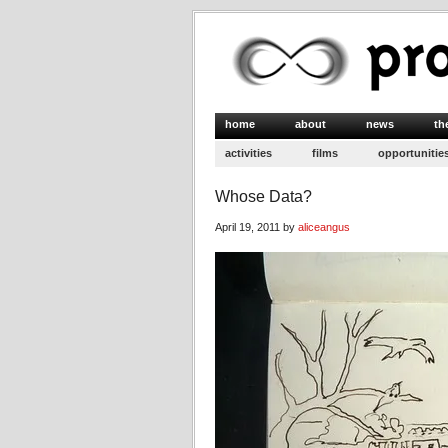
home
about
news
th
activities
films
opportunitie
Whose Data?
April 19, 2011 by
aliceangus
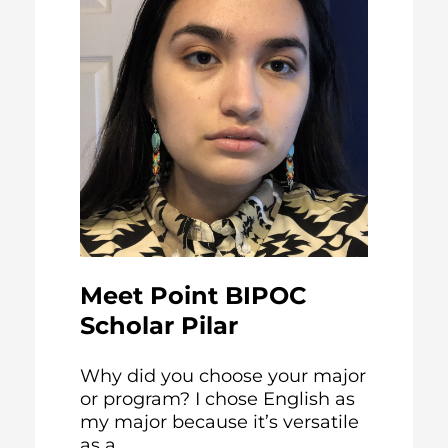
Meet Point BIPOC
Scholar Pilar
Why did you choose your major
or program? I chose English as
my major because it’s versatile
as a...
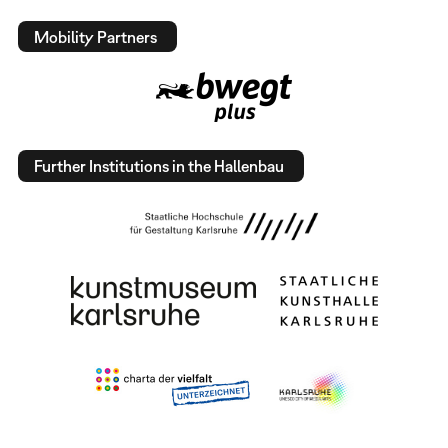
Mobility Partners
Further Institutions in the Hallenbau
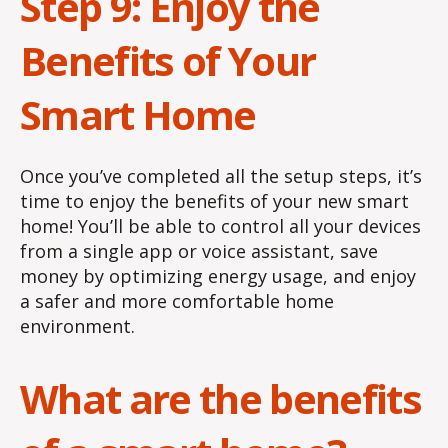
Step 9: Enjoy the
Benefits of Your
Smart Home
Once you’ve completed all the setup steps, it’s
time to enjoy the benefits of your new smart
home! You’ll be able to control all your devices
from a single app or voice assistant, save
money by optimizing energy usage, and enjoy
a safer and more comfortable home
environment.
What are the benefits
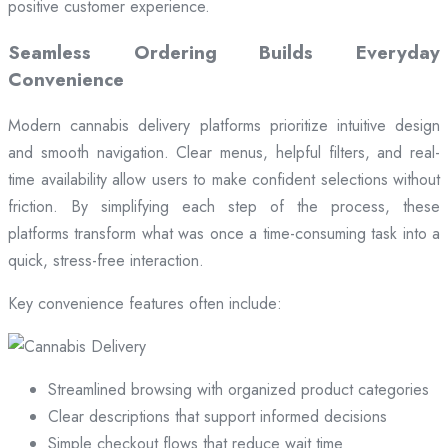
positive customer experience.
Seamless Ordering Builds Everyday
Convenience
Modern cannabis delivery platforms prioritize intuitive design
and smooth navigation. Clear menus, helpful filters, and real-
time availability allow users to make confident selections without
friction. By simplifying each step of the process, these
platforms transform what was once a time-consuming task into a
quick, stress-free interaction.
Key convenience features often include:
Streamlined browsing with organized product categories
Clear descriptions that support informed decisions
Simple checkout flows that reduce wait time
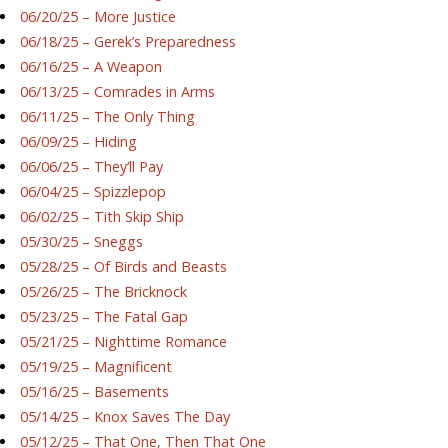
06/20/25 – More Justice
06/18/25 – Gerek’s Preparedness
06/16/25 – A Weapon
06/13/25 – Comrades in Arms
06/11/25 – The Only Thing
06/09/25 – Hiding
06/06/25 – They’ll Pay
06/04/25 – Spizzlepop
06/02/25 – Tith Skip Ship
05/30/25 – Sneggs
05/28/25 – Of Birds and Beasts
05/26/25 – The Bricknock
05/23/25 – The Fatal Gap
05/21/25 – Nighttime Romance
05/19/25 – Magnificent
05/16/25 – Basements
05/14/25 – Knox Saves The Day
05/12/25 – That One, Then That One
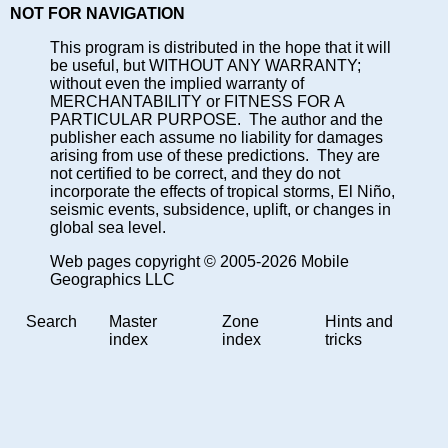
NOT FOR NAVIGATION
This program is distributed in the hope that it will
be useful, but WITHOUT ANY WARRANTY;
without even the implied warranty of
MERCHANTABILITY or FITNESS FOR A
PARTICULAR PURPOSE. The author and the
publisher each assume no liability for damages
arising from use of these predictions. They are
not certified to be correct, and they do not
incorporate the effects of tropical storms, El Niño,
seismic events, subsidence, uplift, or changes in
global sea level.
Web pages copyright © 2005-2026 Mobile
Geographics LLC
Search
Master
Zone
Hints and
index
index
tricks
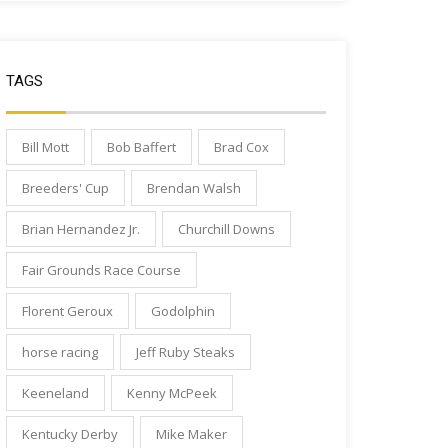
TAGS
Bill Mott
Bob Baffert
Brad Cox
Breeders' Cup
Brendan Walsh
Brian Hernandez Jr.
Churchill Downs
Fair Grounds Race Course
Florent Geroux
Godolphin
horse racing
Jeff Ruby Steaks
Keeneland
Kenny McPeek
Kentucky Derby
Mike Maker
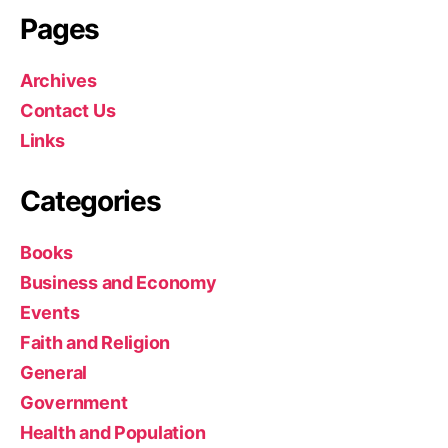
r
Pages
i
a
”
Archives
Contact Us
Links
Categories
Books
Business and Economy
Events
Faith and Religion
General
Government
Health and Population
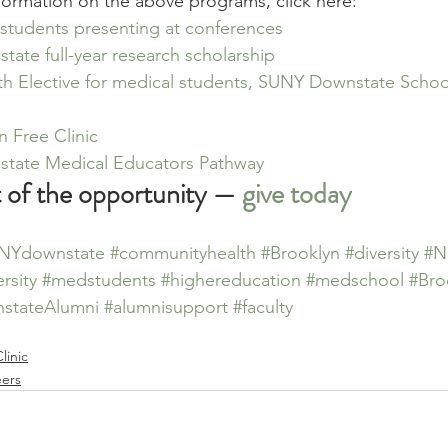
formation on the above programs, click here:
 students presenting at conferences
ate full-year research scholarship
th Elective for medical students, SUNY Downstate School
n Free Clinic
tate Medical Educators Pathway
t of the opportunity — 
give today
NYdownstate
#communityhealth
#Brooklyn
#diversity
#N
rsity
#medstudents
#highereducation
#medschool
#Bro
stateAlumni
#alumnisupport
#faculty
linic
eers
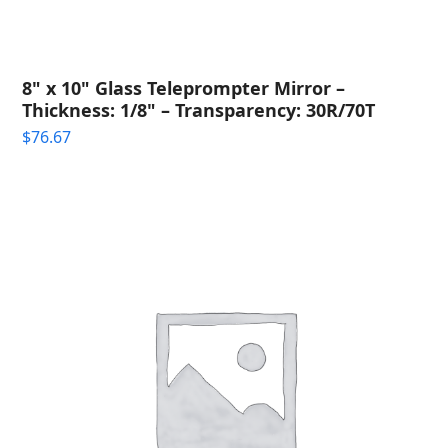
8" x 10" Glass Teleprompter Mirror –
Thickness: 1/8" – Transparency: 30R/70T
$
76.67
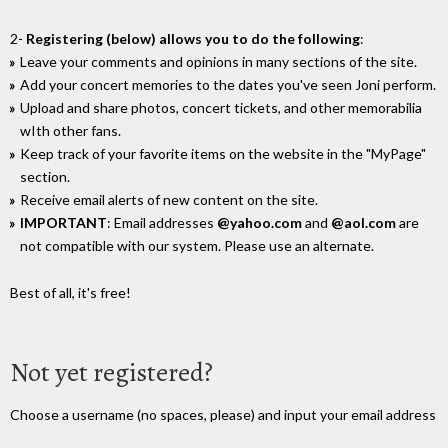
2-
Registering (below) allows you to do the following
:
Leave your comments and opinions in many sections of the site.
Add your concert memories to the dates you've seen Joni perform.
Upload and share photos, concert tickets, and other memorabilia
wIth other fans.
Keep track of your favorite items on the website in the "MyPage"
section.
Receive email alerts of new content on the site.
IMPORTANT
: Email addresses
@yahoo.com
and
@aol.com
are
not compatible with our system. Please use an alternate.
Best of all, it's free!
Not yet registered?
Choose a username (no spaces, please) and input your email address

------------------------

_What you need to do_. Leave every image out when you return the material above word for word.

_Answer below_.
home
about
news
th
activities
films
opportunitie
Whose Data?
April 19, 2011 by
aliceangus
Meet Point BIPOC
Scholar Pilar
Why did you choose your major
or program? I chose English as
my major because it’s versatile
as a...
Mobility Partners
Further Institutions in the Hallenbau
Step 9: Enjoy the
Benefits of Your
Smart Home
Once you’ve completed all the setup steps, it’s
time to enjoy the benefits of your new smart
home! You’ll be able to control all your devices
from a single app or voice assistant, save
money by optimizing energy usage, and enjoy
a safer and more comfortable home
environment.
What are the benefits
positive customer experience.
Seamless Ordering Builds Everyday
Convenience
Modern cannabis delivery platforms prioritize intuitive design
and smooth navigation. Clear menus, helpful filters, and real-
time availability allow users to make confident selections without
friction. By simplifying each step of the process, these
platforms transform what was once a time-consuming task into a
quick, stress-free interaction.
Key convenience features often include:
Streamlined browsing with organized product categories
Clear descriptions that support informed decisions
Simple checkout flows that reduce wait time
06/20/25 – More Justice
06/18/25 – Gerek’s Preparedness
06/16/25 – A Weapon
06/13/25 – Comrades in Arms
06/11/25 – The Only Thing
06/09/25 – Hiding
06/06/25 – They’ll Pay
06/04/25 – Spizzlepop
06/02/25 – Tith Skip Ship
05/30/25 – Sneggs
05/28/25 – Of Birds and Beasts
05/26/25 – The Bricknock
05/23/25 – The Fatal Gap
05/21/25 – Nighttime Romance
05/19/25 – Magnificent
05/16/25 – Basements
05/14/25 – Knox Saves The Day
05/12/25 – That One, Then That One
NOT FOR NAVIGATION
This program is distributed in the hope that it will
be useful, but WITHOUT ANY WARRANTY;
without even the implied warranty of
MERCHANTABILITY or FITNESS FOR A
PARTICULAR PURPOSE. The author and the
publisher each assume no liability for damages
arising from use of these predictions. They are
not certified to be correct, and they do not
incorporate the effects of tropical storms, El Niño,
seismic events, subsidence, uplift, or changes in
global sea level.
Web pages copyright © 2005-2026 Mobile
Geographics LLC
Search
Master
Zone
Hints and
index
index
tricks
TAGS
Bill Mott
Bob Baffert
Brad Cox
Breeders' Cup
Brendan Walsh
Brian Hernandez Jr.
Churchill Downs
Fair Grounds Race Course
Florent Geroux
Godolphin
horse racing
Jeff Ruby Steaks
Keeneland
Kenny McPeek
Kentucky Derby
Mike Maker
r
Pages
i
a
”
Archives
Contact Us
Links
Categories
Books
Business and Economy
Events
Faith and Religion
General
Government
Health and Population
formation on the above programs, click here:
 students presenting at conferences
ate full-year research scholarship
th Elective for medical students, SUNY Downstate School
n Free Clinic
tate Medical Educators Pathway
t of the opportunity — 
give today
NYdownstate
#communityhealth
#Brooklyn
#diversity
#N
rsity
#medstudents
#highereducation
#medschool
#Bro
stateAlumni
#alumnisupport
#faculty
linic
eers
8" x 10" Glass Teleprompter Mirror –
Thickness: 1/8" – Transparency: 30R/70T
$
76.67
2-
Registering (below) allows you to do the following
:
Leave your comments and opinions in many sections of the site.
Add your concert memories to the dates you've seen Joni perform.
Upload and share photos, concert tickets, and other memorabilia
wIth other fans.
Keep track of your favorite items on the website in the "MyPage"
section.
Receive email alerts of new content on the site.
IMPORTANT
: Email addresses
@yahoo.com
and
@aol.com
are
not compatible with our system. Please use an alternate.
Best of all, it's free!
Not yet registered?
Choose a username (no spaces, please) and input your email address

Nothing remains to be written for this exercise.